Um vizinho que descia para jogar o lixo perguntou:
— Xiaojin, você conhece essa menina? Ela está aqui no frio, fazendo lição faz mais de uma hora. É parente de vocês?
Jin Xiaomin ficou de boca aberta. Naquele frio, Lu Yan estava ali, sozinha, fazendo a lição? Respondeu ao vizinho:
— É minha sobrinha. Vai morar conosco a partir de agora.
E, pegando a mão gelada da menina, disse com carinho:
— Querida, me desculpe, foi culpa minha esquecer de te dar a chave. Vamos para casa.
— Eu posso mesmo? — perguntou Lu Yan, baixinho.
— Claro que sim! Vamos, Lu Yan, o que está esperando? — Gao Junyang pôs a mão em seu ombro e pegou sua mochila pesada.
De volta ao apartamento, Jin Xiaomin entregou duas chaves:
— Esta é da porta do prédio, esta é da porta de casa. Guarde bem.
Vendo que Lu Yan parecia atordoada, Jin Xiaomin disse:
— Ontem mesmo te disse: esta é sua casa, fique o tempo que quiser.
Lu Yan, com os olhos vermelhos, agradeceu repetidas vezes.
Gao Junyang trouxe-lhe um copo d’água:
— Está congelada, beba um pouco de chá quente.
Depois tirou algumas notas do bolso e lhe entregou:
— Dinheiro para você. Se não tiver ninguém em casa, pode comprar comida lá fora. Coma bem, você vai prestar o exame daqui a pouco, precisa se alimentar melhor.
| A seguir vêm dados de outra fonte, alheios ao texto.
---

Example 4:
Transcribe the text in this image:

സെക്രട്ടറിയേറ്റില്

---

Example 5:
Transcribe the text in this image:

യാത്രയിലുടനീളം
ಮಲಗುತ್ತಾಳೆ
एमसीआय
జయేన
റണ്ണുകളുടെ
Lu Yan recusou imediatamente:
— Não posso aceitar.
Gao Junyang, contudo, colocou o dinheiro à força em sua mochila.
Jin Xiaomin saiu da cozinha:
— O jantar está quase pronto. Junyang, a partir de amanhã, sempre que não tiver compromisso após o trabalho, busque Lu Yan na escola. Não quero que ela pegue ônibus nesse frio.
— Tia, eu já havia pensado nisso.
Para Lu Yan, tudo parecia um sonho. Lutou para não chorar. Queria agradecer, mas não sabia como.
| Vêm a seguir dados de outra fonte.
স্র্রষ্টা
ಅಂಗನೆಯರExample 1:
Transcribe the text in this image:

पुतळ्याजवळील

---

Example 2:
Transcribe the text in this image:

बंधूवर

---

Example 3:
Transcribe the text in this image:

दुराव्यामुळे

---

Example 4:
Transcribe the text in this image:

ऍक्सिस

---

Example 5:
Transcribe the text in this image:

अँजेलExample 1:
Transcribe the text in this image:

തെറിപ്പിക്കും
Ela sabia apenas que a dívida de gratidão talvez jamais conseguisse pagar.
***
No dia seguinte, os comentários sobre Lu Yan continuaram entre os colegas, mas ela ignorou, concentrando-se nas aulas e nos exercícios, sem dizer uma só palavra — fez-se de muda.
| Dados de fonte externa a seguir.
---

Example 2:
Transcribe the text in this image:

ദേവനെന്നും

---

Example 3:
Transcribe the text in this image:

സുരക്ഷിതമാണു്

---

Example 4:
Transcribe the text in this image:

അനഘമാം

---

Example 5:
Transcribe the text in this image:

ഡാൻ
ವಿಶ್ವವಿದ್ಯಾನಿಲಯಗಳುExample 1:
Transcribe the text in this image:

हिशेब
No intervalo após a segunda aula, enquanto fazia exercícios, um colega chamado Ji Kaibo, sentado um pouco atrás, aproximou-se e bateu de leve em sua carteira:
— Venha comigo, preciso falar com você.
Os outros alunos observavam curiosos.
— O que você quer? — perguntou Lu Yan, surpresa. Eles praticamente não se falavam.
— Venha, você vai saber.
Lu Yan não quis ir:
— Diga aqui mesmo.
— Não pode ser aqui. Vamos ao terraço.
Ji Kaibo saiu sem esperar resposta.
Lu Yan, intrigada, murmurou: “Que estranho...”, mas largou a caneta e seguiu o colega.
Poucos minutos depois, todo o prédio ouviu um baque surdo. Alguém espiou pela janela, e logo recuou, tremendo:
— Meu Deus… Ji Kaibo… caiu e morreu!